Exercise
In the stretch of lines from the one containing "## 2. Resizable Windows" through the one containing "2.1 – Example Corner Handle", swap "planes" for "quads" and give back only those lines, otherwise unchanged.

Records to process
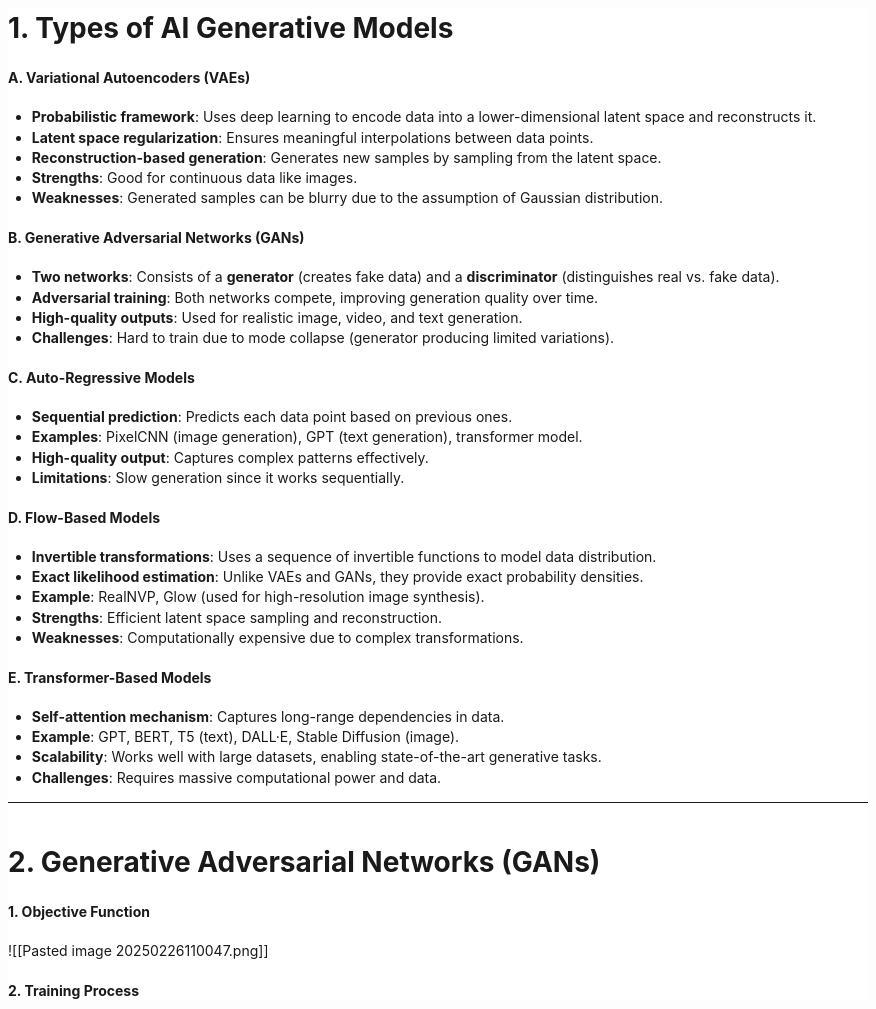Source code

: # **1. Types of AI Generative Models**

#### **A. Variational Autoencoders (VAEs)**

- **Probabilistic framework**: Uses deep learning to encode data into a lower-dimensional latent space and reconstructs it.
- **Latent space regularization**: Ensures meaningful interpolations between data points.
- **Reconstruction-based generation**: Generates new samples by sampling from the latent space.
- **Strengths**: Good for continuous data like images.
- **Weaknesses**: Generated samples can be blurry due to the assumption of Gaussian distribution.

#### **B. Generative Adversarial Networks (GANs)**

- **Two networks**: Consists of a **generator** (creates fake data) and a **discriminator** (distinguishes real vs. fake data).
- **Adversarial training**: Both networks compete, improving generation quality over time.
- **High-quality outputs**: Used for realistic image, video, and text generation.
- **Challenges**: Hard to train due to mode collapse (generator producing limited variations).

#### **C. Auto-Regressive Models**

- **Sequential prediction**: Predicts each data point based on previous ones.
- **Examples**: PixelCNN (image generation), GPT (text generation), transformer model.
- **High-quality output**: Captures complex patterns effectively.
- **Limitations**: Slow generation since it works sequentially.

#### **D. Flow-Based Models**

- **Invertible transformations**: Uses a sequence of invertible functions to model data distribution.
- **Exact likelihood estimation**: Unlike VAEs and GANs, they provide exact probability densities.
- **Example**: RealNVP, Glow (used for high-resolution image synthesis).
- **Strengths**: Efficient latent space sampling and reconstruction.
- **Weaknesses**: Computationally expensive due to complex transformations.

#### **E. Transformer-Based Models**

- **Self-attention mechanism**: Captures long-range dependencies in data.
- **Example**: GPT, BERT, T5 (text), DALL·E, Stable Diffusion (image).
- **Scalability**: Works well with large datasets, enabling state-of-the-art generative tasks.
- **Challenges**: Requires massive computational power and data.

---

# **2. Generative Adversarial Networks (GANs)**

#### **1. Objective Function**

![[Pasted image 20250226110047.png]]
#### **2. Training Process**
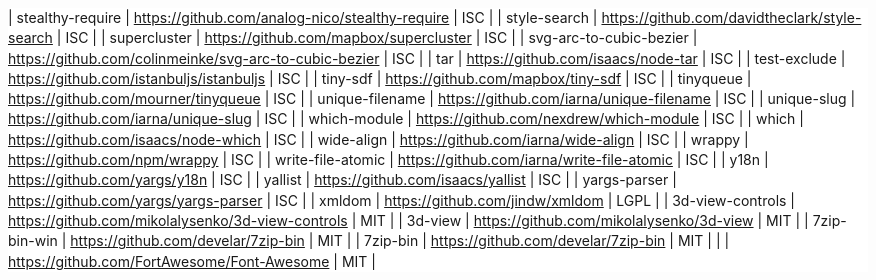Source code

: | stealthy-require                                        | https://github.com/analog-nico/stealthy-require                                                                                                             | ISC                        |
| style-search                                            | https://github.com/davidtheclark/style-search                                                                                                               | ISC                        |
| supercluster                                            | https://github.com/mapbox/supercluster                                                                                                                      | ISC                        |
| svg-arc-to-cubic-bezier                                 | https://github.com/colinmeinke/svg-arc-to-cubic-bezier                                                                                                      | ISC                        |
| tar                                                     | https://github.com/isaacs/node-tar                                                                                                                          | ISC                        |
| test-exclude                                            | https://github.com/istanbuljs/istanbuljs                                                                                                                    | ISC                        |
| tiny-sdf                                                | https://github.com/mapbox/tiny-sdf                                                                                                                          | ISC                        |
| tinyqueue                                               | https://github.com/mourner/tinyqueue                                                                                                                        | ISC                        |
| unique-filename                                         | https://github.com/iarna/unique-filename                                                                                                                    | ISC                        |
| unique-slug                                             | https://github.com/iarna/unique-slug                                                                                                                        | ISC                        |
| which-module                                            | https://github.com/nexdrew/which-module                                                                                                                     | ISC                        |
| which                                                   | https://github.com/isaacs/node-which                                                                                                                        | ISC                        |
| wide-align                                              | https://github.com/iarna/wide-align                                                                                                                         | ISC                        |
| wrappy                                                  | https://github.com/npm/wrappy                                                                                                                               | ISC                        |
| write-file-atomic                                       | https://github.com/iarna/write-file-atomic                                                                                                                  | ISC                        |
| y18n                                                    | https://github.com/yargs/y18n                                                                                                                               | ISC                        |
| yallist                                                 | https://github.com/isaacs/yallist                                                                                                                           | ISC                        |
| yargs-parser                                            | https://github.com/yargs/yargs-parser                                                                                                                       | ISC                        |
| xmldom                                                  | https://github.com/jindw/xmldom                                                                                                                             | LGPL                       |
| 3d-view-controls                                        | https://github.com/mikolalysenko/3d-view-controls                                                                                                           | MIT                        |
| 3d-view                                                 | https://github.com/mikolalysenko/3d-view                                                                                                                    | MIT                        |
| 7zip-bin-win                                            | https://github.com/develar/7zip-bin                                                                                                                         | MIT                        |
| 7zip-bin                                                | https://github.com/develar/7zip-bin                                                                                                                         | MIT                        |
|                                                         | https://github.com/FortAwesome/Font-Awesome                                                                                                                 | MIT                        |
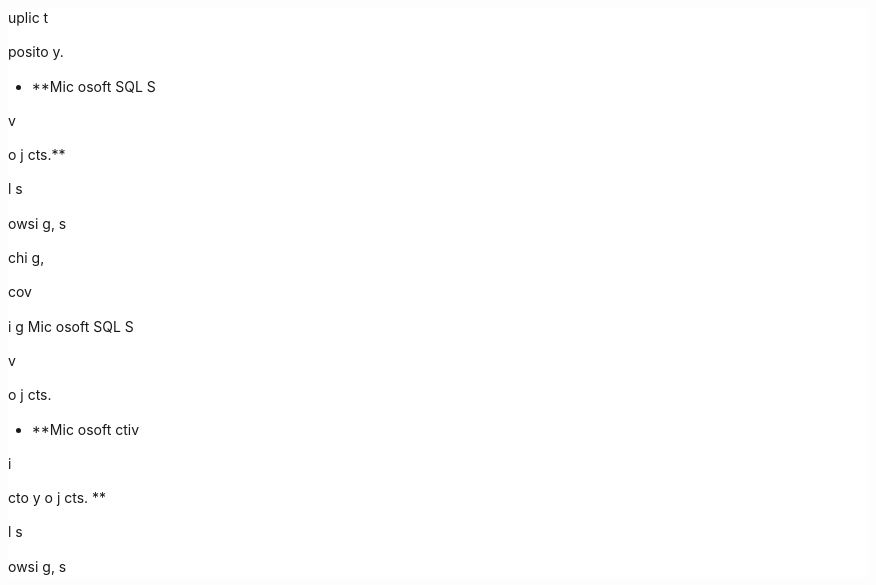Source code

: 

uplic
t

 

posito
y.
- **Mic
osoft SQL S

v

 o
j
cts.** 



l
s 

owsi
g, s


chi
g, 


 

cov

i
g Mic
osoft SQL S

v

 o
j
cts.
- **Mic
osoft 
ctiv
 
i

cto
y o
j
cts. 
**


l
s 

owsi
g, s
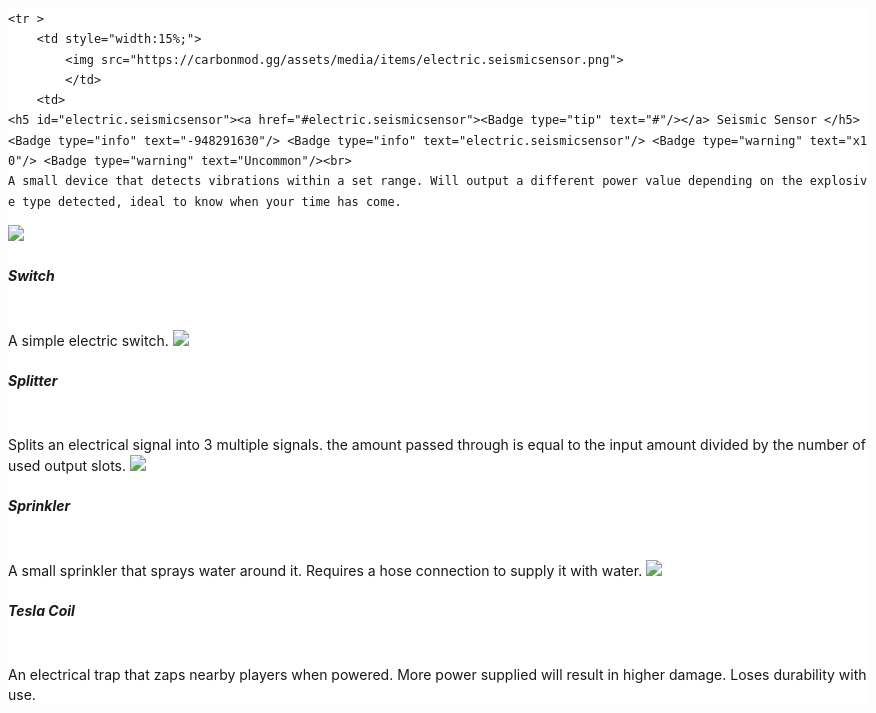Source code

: 	<tr >
		<td style="width:15%;">
			<img src="https://carbonmod.gg/assets/media/items/electric.seismicsensor.png">
			</td>
		<td>
	<h5 id="electric.seismicsensor"><a href="#electric.seismicsensor"><Badge type="tip" text="#"/></a> Seismic Sensor </h5> 
	<Badge type="info" text="-948291630"/> <Badge type="info" text="electric.seismicsensor"/> <Badge type="warning" text="x10"/> <Badge type="warning" text="Uncommon"/><br>
	A small device that detects vibrations within a set range. Will output a different power value depending on the explosive type detected, ideal to know when your time has come.
</td>
</tr>
	<tr >
		<td style="width:15%;">
			<img src="https://carbonmod.gg/assets/media/items/electric.switch.png">
			</td>
		<td>
	<h5 id="electric.switch"><a href="#electric.switch"><Badge type="tip" text="#"/></a> Switch </h5> 
	<Badge type="info" text="1951603367"/> <Badge type="info" text="electric.switch"/> <Badge type="warning" text="x5"/> <Badge type="warning" text="Common"/><br>
	A simple electric switch.
</td>
</tr>
	<tr >
		<td style="width:15%;">
			<img src="https://carbonmod.gg/assets/media/items/electric.splitter.png">
			</td>
		<td>
	<h5 id="electric.splitter"><a href="#electric.splitter"><Badge type="tip" text="#"/></a> Splitter </h5> 
	<Badge type="info" text="-563624462"/> <Badge type="info" text="electric.splitter"/> <Badge type="warning" text="x5"/> <Badge type="warning" text="Common"/><br>
	Splits an electrical signal into 3 multiple signals. the amount passed through is equal to the input amount divided by the number of used output slots.
</td>
</tr>
	<tr >
		<td style="width:15%;">
			<img src="https://carbonmod.gg/assets/media/items/electric.sprinkler.png">
			</td>
		<td>
	<h5 id="electric.sprinkler"><a href="#electric.sprinkler"><Badge type="tip" text="#"/></a> Sprinkler </h5> 
	<Badge type="info" text="-781014061"/> <Badge type="info" text="electric.sprinkler"/> <Badge type="warning" text="x10"/> <Badge type="warning" text="Common"/><br>
	A small sprinkler that sprays water around it. Requires a hose connection to supply it with water.
</td>
</tr>
	<tr >
		<td style="width:15%;">
			<img src="https://carbonmod.gg/assets/media/items/electric.teslacoil.png">
			</td>
		<td>
	<h5 id="electric.teslacoil"><a href="#electric.teslacoil"><Badge type="tip" text="#"/></a> Tesla Coil </h5> 
	<Badge type="info" text="1371909803"/> <Badge type="info" text="electric.teslacoil"/> <Badge type="warning" text="x3"/> <Badge type="warning" text="Common"/><br>
	An electrical trap that zaps nearby players when powered. More power supplied will result in higher damage. Loses durability with use.
</td>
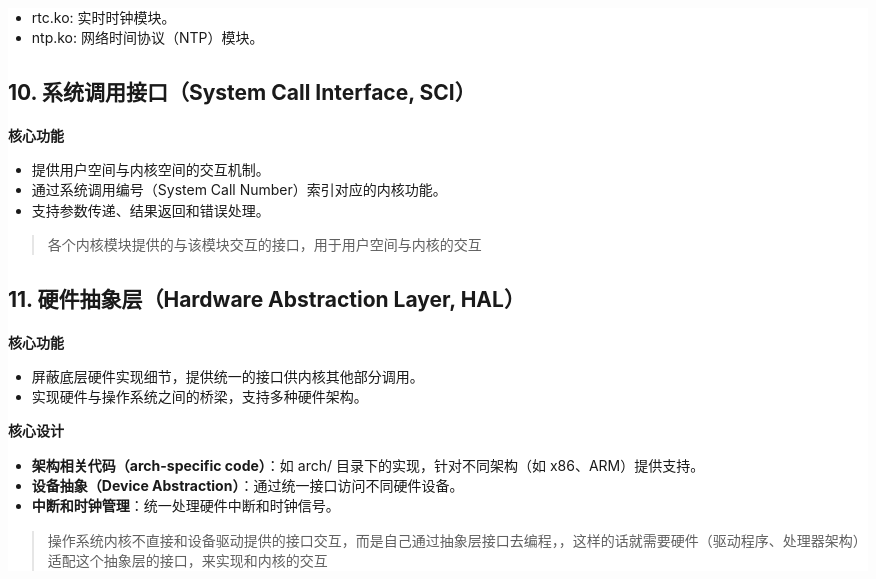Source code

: - rtc.ko: 实时时钟模块。
- ntp.ko: 网络时间协议（NTP）模块。

## 10. 系统调用接口（System Call Interface, SCI）

**核心功能**

- 提供用户空间与内核空间的交互机制。
- 通过系统调用编号（System Call Number）索引对应的内核功能。
- 支持参数传递、结果返回和错误处理。

> 各个内核模块提供的与该模块交互的接口，用于用户空间与内核的交互

## 11. 硬件抽象层（Hardware Abstraction Layer, HAL）

**核心功能**

- 屏蔽底层硬件实现细节，提供统一的接口供内核其他部分调用。
- 实现硬件与操作系统之间的桥梁，支持多种硬件架构。

**核心设计**

- **架构相关代码（arch-specific code）**：如 arch/ 目录下的实现，针对不同架构（如 x86、ARM）提供支持。
- **设备抽象（Device Abstraction）**：通过统一接口访问不同硬件设备。
- **中断和时钟管理**：统一处理硬件中断和时钟信号。

> 操作系统内核不直接和设备驱动提供的接口交互，而是自己通过抽象层接口去编程，，这样的话就需要硬件（驱动程序、处理器架构）适配这个抽象层的接口，来实现和内核的交互






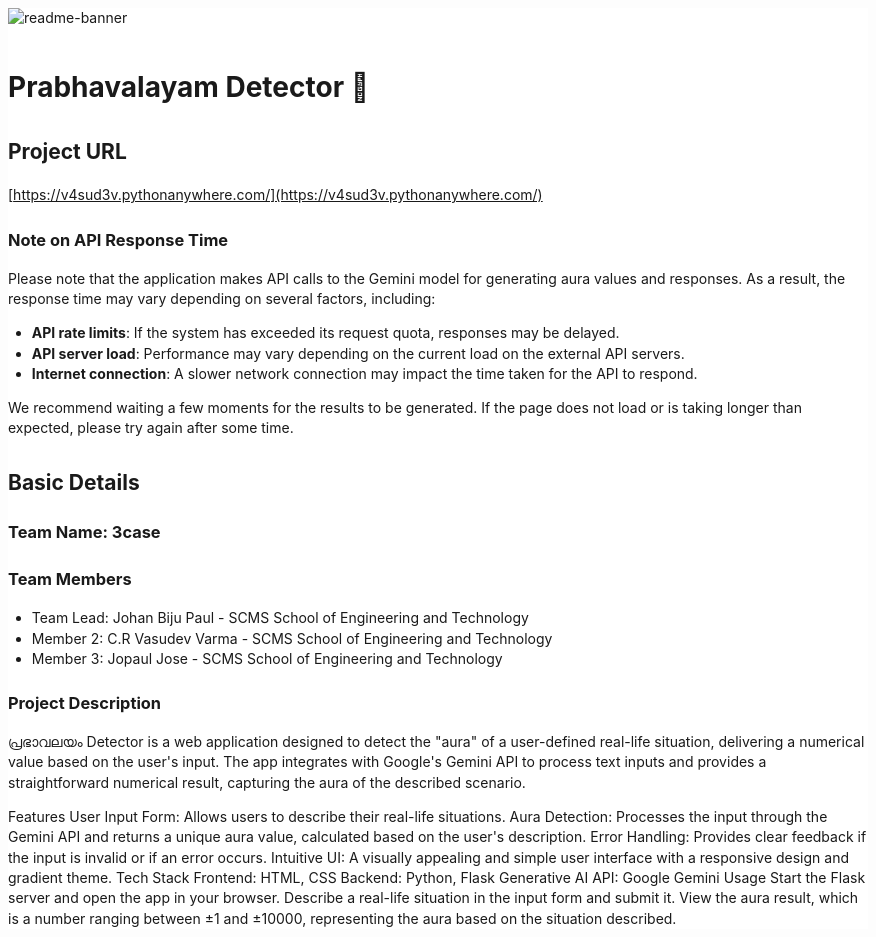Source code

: <img width="1280" alt="readme-banner" src="https://github.com/user-attachments/assets/35332e92-44cb-425b-9dff-27bcf1023c6c">

# Prabhavalayam Detector 🎯


## Project URL
[https://v4sud3v.pythonanywhere.com/](https://v4sud3v.pythonanywhere.com/)

### Note on API Response Time
Please note that the application makes API calls to the Gemini model for generating aura values and responses. As a result, the response time may vary depending on several factors, including:

- **API rate limits**: If the system has exceeded its request quota, responses may be delayed.
- **API server load**: Performance may vary depending on the current load on the external API servers.
- **Internet connection**: A slower network connection may impact the time taken for the API to respond.

We recommend waiting a few moments for the results to be generated. If the page does not load or is taking longer than expected, please try again after some time.



## Basic Details

### Team Name: 3case

### Team Members

- Team Lead: Johan Biju Paul - SCMS School of Engineering and Technology
- Member 2: C.R Vasudev Varma - SCMS School of Engineering and Technology
- Member 3: Jopaul Jose - SCMS School of Engineering and Technology

### Project Description
പ്രഭാവലയം Detector is a web application designed to detect the "aura" of a user-defined real-life situation, delivering a numerical value based on the user's input. The app integrates with Google's Gemini API to process text inputs and provides a straightforward numerical result, capturing the aura of the described scenario.

Features
User Input Form: Allows users to describe their real-life situations.
Aura Detection: Processes the input through the Gemini API and returns a unique aura value, calculated based on the user's description.
Error Handling: Provides clear feedback if the input is invalid or if an error occurs.
Intuitive UI: A visually appealing and simple user interface with a responsive design and gradient theme.
Tech Stack
Frontend: HTML, CSS
Backend: Python, Flask
Generative AI API: Google Gemini
Usage
Start the Flask server and open the app in your browser.
Describe a real-life situation in the input form and submit it.
View the aura result, which is a number ranging between ±1 and ±10000, representing the aura based on the situation described.
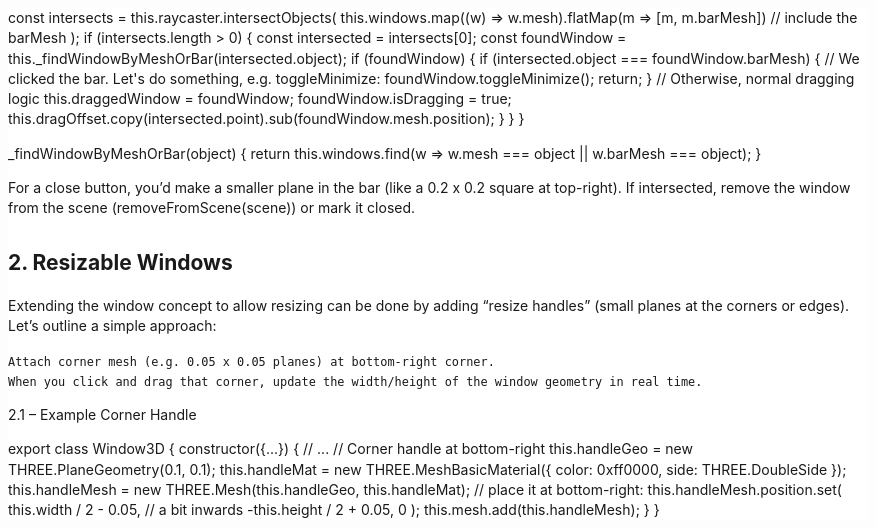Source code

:   const intersects = this.raycaster.intersectObjects(
    this.windows.map((w) => w.mesh).flatMap(m => [m, m.barMesh]) // include the barMesh
  );
  if (intersects.length > 0) {
    const intersected = intersects[0];
    const foundWindow = this._findWindowByMeshOrBar(intersected.object);
    if (foundWindow) {
      if (intersected.object === foundWindow.barMesh) {
        // We clicked the bar. Let's do something, e.g. toggleMinimize:
        foundWindow.toggleMinimize();
        return;
      }
      // Otherwise, normal dragging logic
      this.draggedWindow = foundWindow;
      foundWindow.isDragging = true;
      this.dragOffset.copy(intersected.point).sub(foundWindow.mesh.position);
    }
  }
}

_findWindowByMeshOrBar(object) {
  return this.windows.find(w => w.mesh === object || w.barMesh === object);
}

For a close button, you’d make a smaller plane in the bar (like a 0.2 x 0.2 square at top-right). If intersected, remove the window from the scene (removeFromScene(scene)) or mark it closed.

## 2. Resizable Windows

Extending the window concept to allow resizing can be done by adding “resize handles” (small planes at the corners or edges). Let’s outline a simple approach:

    Attach corner mesh (e.g. 0.05 x 0.05 planes) at bottom-right corner.
    When you click and drag that corner, update the width/height of the window geometry in real time.

2.1 – Example Corner Handle

export class Window3D {
  constructor({...}) {
    // ...
    // Corner handle at bottom-right
    this.handleGeo = new THREE.PlaneGeometry(0.1, 0.1);
    this.handleMat = new THREE.MeshBasicMaterial({ color: 0xff0000, side: THREE.DoubleSide });
    this.handleMesh = new THREE.Mesh(this.handleGeo, this.handleMat);
    // place it at bottom-right:
    this.handleMesh.position.set(
      this.width / 2 - 0.05, // a bit inwards
      -this.height / 2 + 0.05,
      0
    );
    this.mesh.add(this.handleMesh);
  }
}
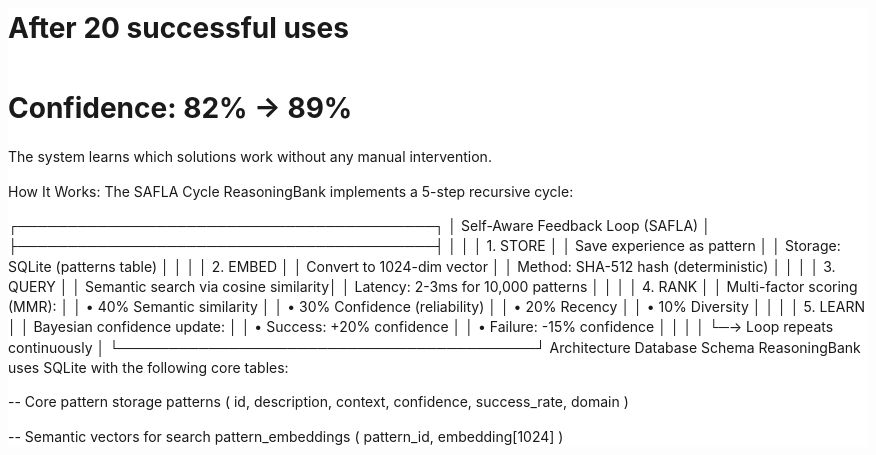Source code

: # After 20 successful uses
# Confidence: 82% → 89%
The system learns which solutions work without any manual intervention.

How It Works: The SAFLA Cycle
ReasoningBank implements a 5-step recursive cycle:

┌──────────────────────────────────────────┐
│     Self-Aware Feedback Loop (SAFLA)    │
├──────────────────────────────────────────┤
│                                          │
│  1. STORE                                │
│     Save experience as pattern           │
│     Storage: SQLite (patterns table)     │
│                                          │
│  2. EMBED                                │
│     Convert to 1024-dim vector           │
│     Method: SHA-512 hash (deterministic) │
│                                          │
│  3. QUERY                                │
│     Semantic search via cosine similarity│
│     Latency: 2-3ms for 10,000 patterns   │
│                                          │
│  4. RANK                                 │
│     Multi-factor scoring (MMR):          │
│     • 40% Semantic similarity            │
│     • 30% Confidence (reliability)       │
│     • 20% Recency                        │
│     • 10% Diversity                      │
│                                          │
│  5. LEARN                                │
│     Bayesian confidence update:          │
│     • Success: +20% confidence           │
│     • Failure: -15% confidence           │
│                                          │
│     └─→ Loop repeats continuously        │
└──────────────────────────────────────────┘
Architecture
Database Schema
ReasoningBank uses SQLite with the following core tables:

-- Core pattern storage
patterns (
  id, description, context,
  confidence, success_rate, domain
)

-- Semantic vectors for search
pattern_embeddings (
  pattern_id, embedding[1024]
)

Reply
## 2. Resizable Windows

Extending the window concept to allow resizing can be done by adding “resize handles” (small quads at the corners or edges). Let’s outline a simple approach:

    Attach corner mesh (e.g. 0.05 x 0.05 quads) at bottom-right corner.
    When you click and drag that corner, update the width/height of the window geometry in real time.

2.1 – Example Corner Handle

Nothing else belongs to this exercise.